Laboratory Experiment 2: Implementation of a Speed Controller
MTRN3020
Modelling and Control of a Mechatronics
I verify that the contents of this report are my own work.
Arthur Ching
z5162176
12/04/20
1. Introduction
This laboratory experiment was designed to create a speed controller implemented in a motorgenerator system. To design the controller, the so-called Ragazzini’s method and the direct analytical
design method is required. The controller design involves only a small amount of calculations leading
to a difference equation.
The first part of the experiment connects the system to a DC motor for initial rotational power. The
speed is shifted from 1000 rpm to 2000 rpm to simulate a plant generating power. Thus, using an
encoder, the shaft speed is measured at a constant sampling rate.

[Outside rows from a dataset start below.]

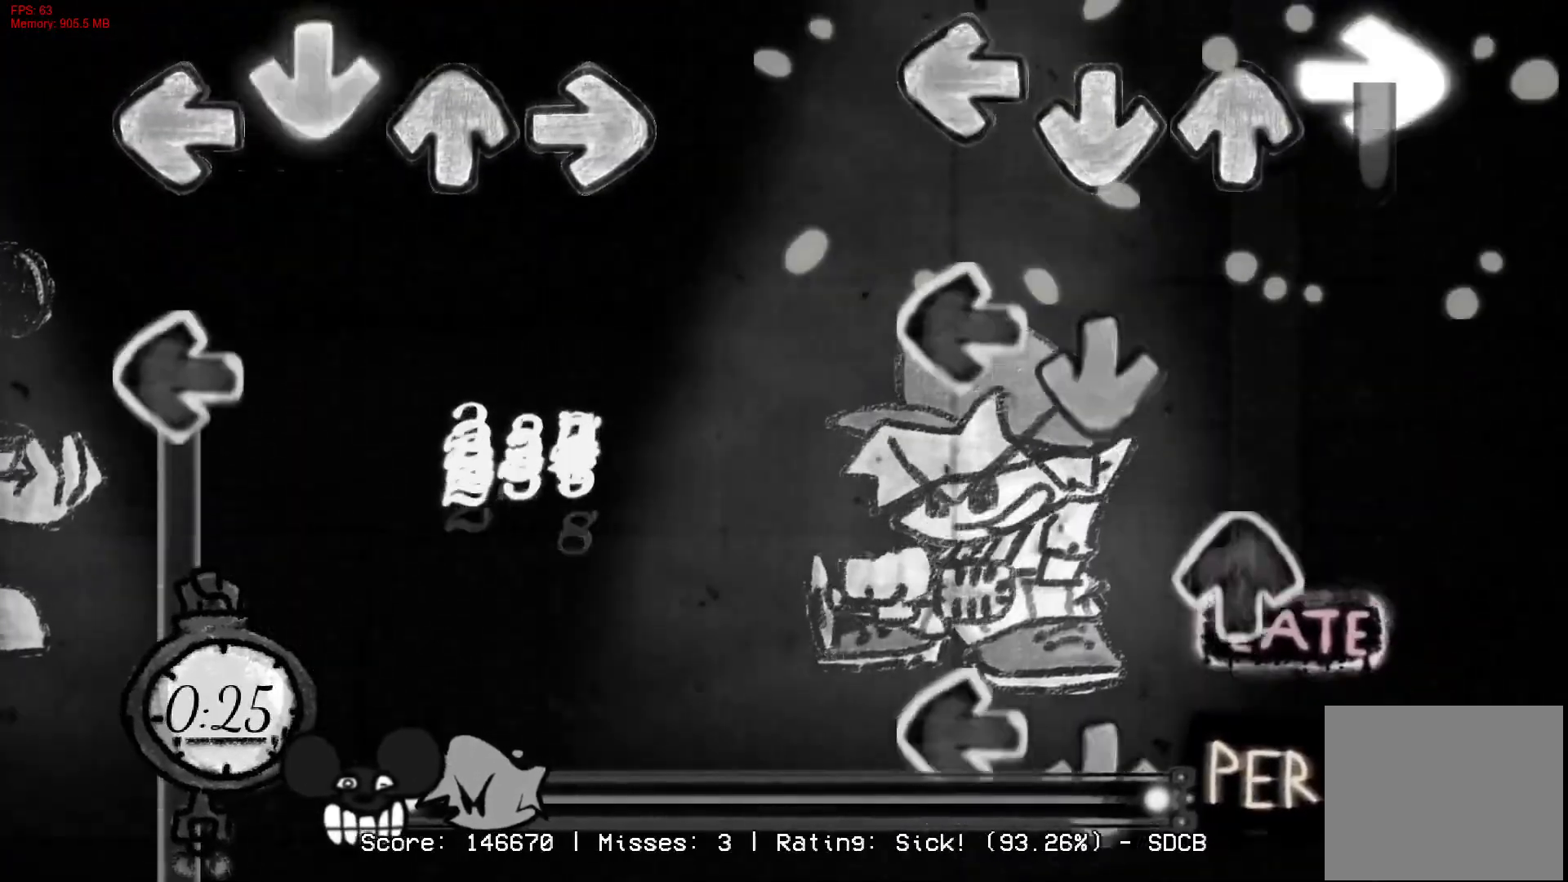
{"buttons": ["CROSS", "L1", "R1"], "right_stick": "center", "events": [[133, "R1", "up"], [150, "CROSS", "down"], [183, "DPAD_UP", "down"], [183, "L1", "down"], [267, "CROSS", "up"], [317, "DPAD_UP", "up"], [333, "L1", "up"], [350, "CROSS", "down"], [400, "L1", "down"], [467, "R1", "down"]]}
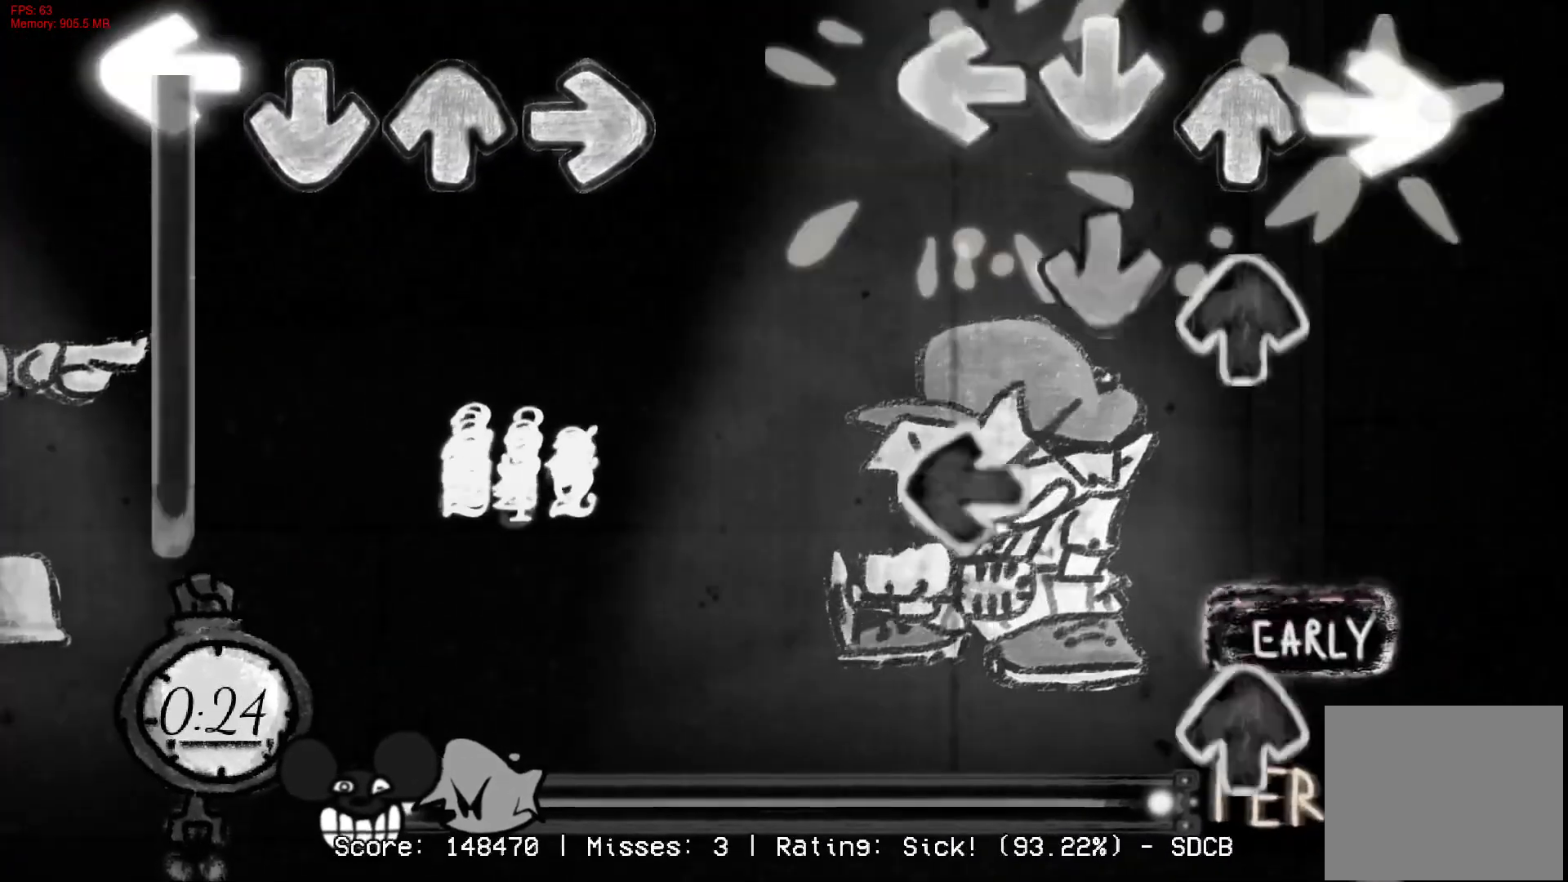
{"buttons": ["R1"], "right_stick": "center", "events": [[33, "CROSS", "up"], [33, "L1", "up"], [83, "R1", "up"], [117, "CROSS", "down"], [117, "DPAD_UP", "down"], [217, "DPAD_UP", "up"], [250, "CROSS", "up"], [250, "L1", "down"], [350, "DPAD_UP", "down"], [400, "R1", "down"], [433, "L1", "up"], [467, "DPAD_UP", "up"]]}
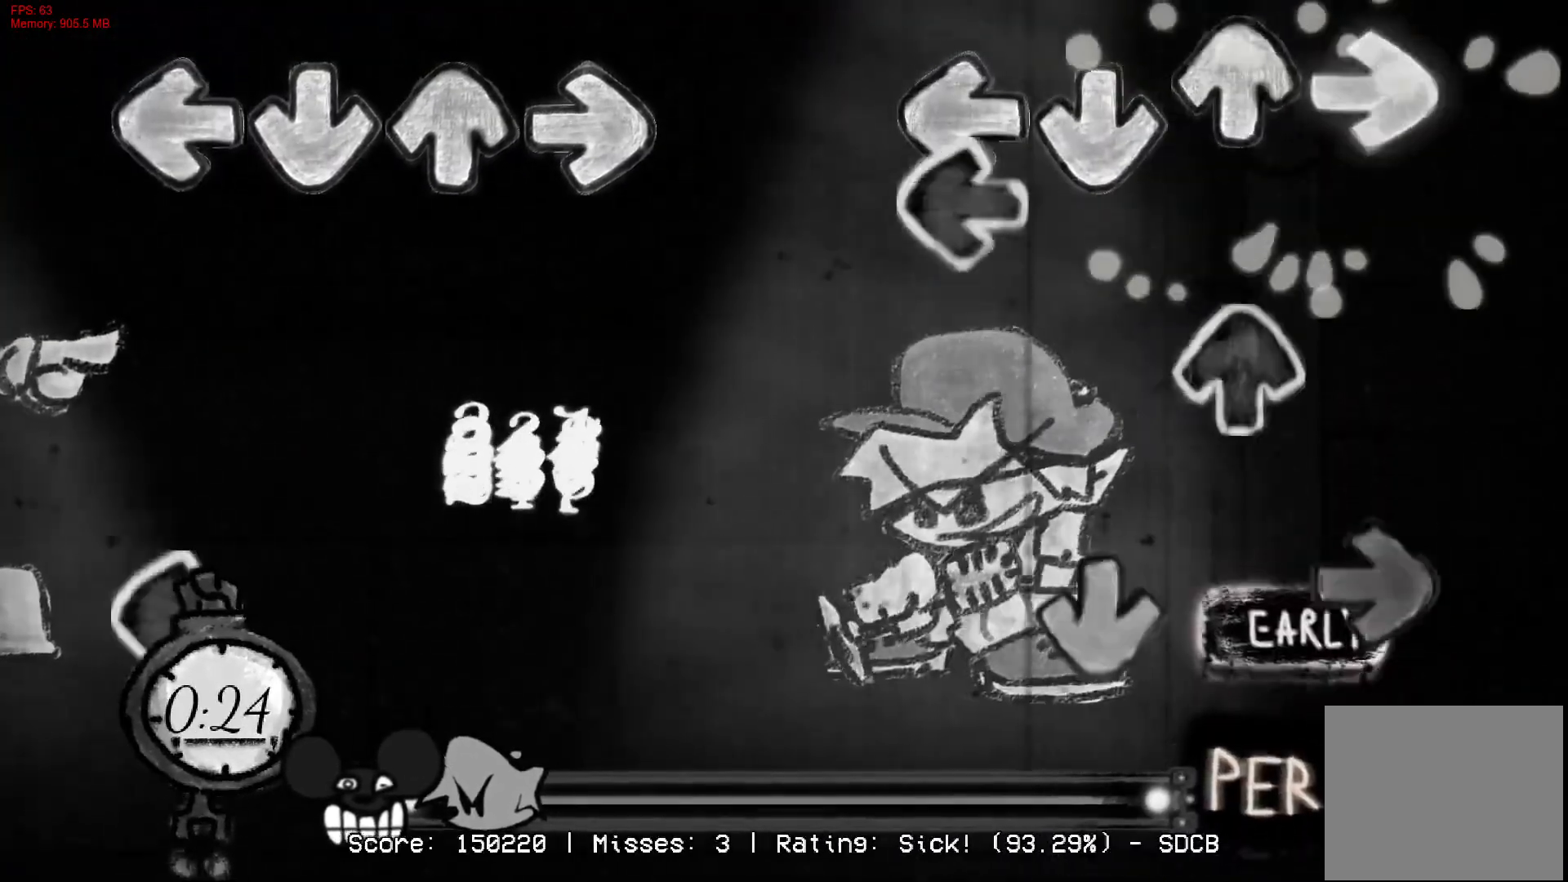
{"buttons": [], "right_stick": "center", "events": [[50, "R1", "up"], [100, "L1", "down"], [200, "DPAD_UP", "down"], [233, "L1", "up"], [300, "CROSS", "down"], [300, "DPAD_UP", "up"], [333, "R1", "down"], [483, "CROSS", "up"], [500, "R1", "up"]]}
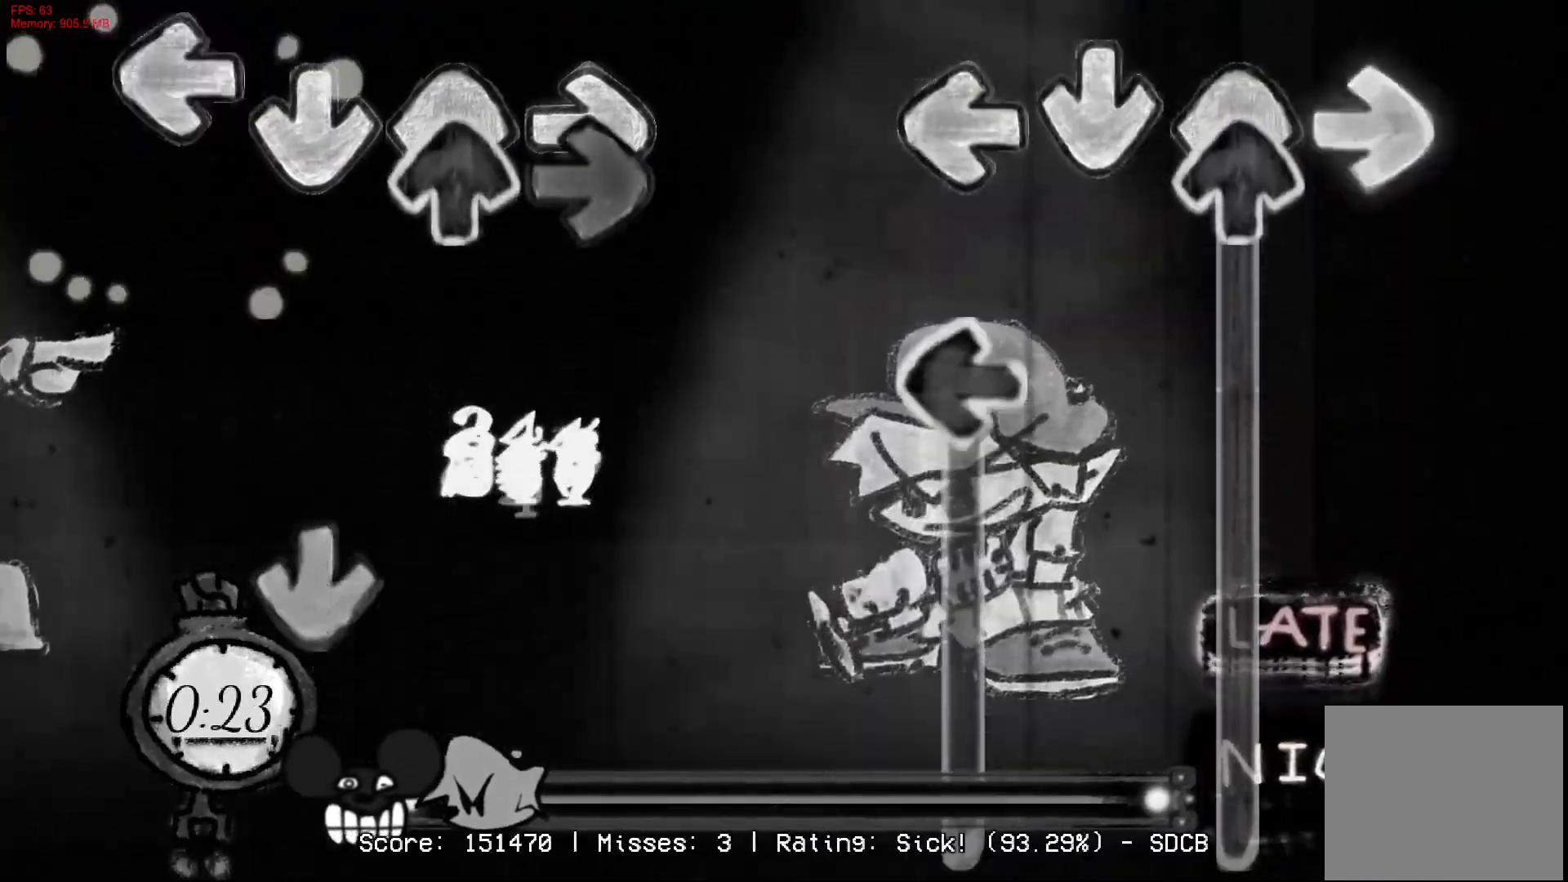
{"buttons": ["L1", "R1", "DPAD_UP"], "right_stick": "center", "events": [[33, "DPAD_UP", "down"], [83, "CROSS", "down"], [117, "L1", "down"], [283, "CROSS", "up"], [500, "R1", "down"]]}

The second part of the experiment connects the system to a power grid. A load is connected to the
generator, thus simulating the changes in the motor speed as a result of a change in the number of
resistors connected. The number of resistors connected is determined by our unique student z-ID.
The report illustrates and documents the experimental process and analysis used to obtain both the
simulation and experimental results. As a result, this experiment can draw a conclusion between the
differences of each procedures.
2. Aims of the Experiment
The aims of the experiment are to design and model a controller using the direct analytical design
method and Ragazzini’s method to control the speed of a motor. The main goal of the controller is to
maintain that speed at the specified value regardless of load changes. Simulation and implementation
of the experiment designed through MATLAB’s Simulink should determine the difference between the
experimental and theoretical methods.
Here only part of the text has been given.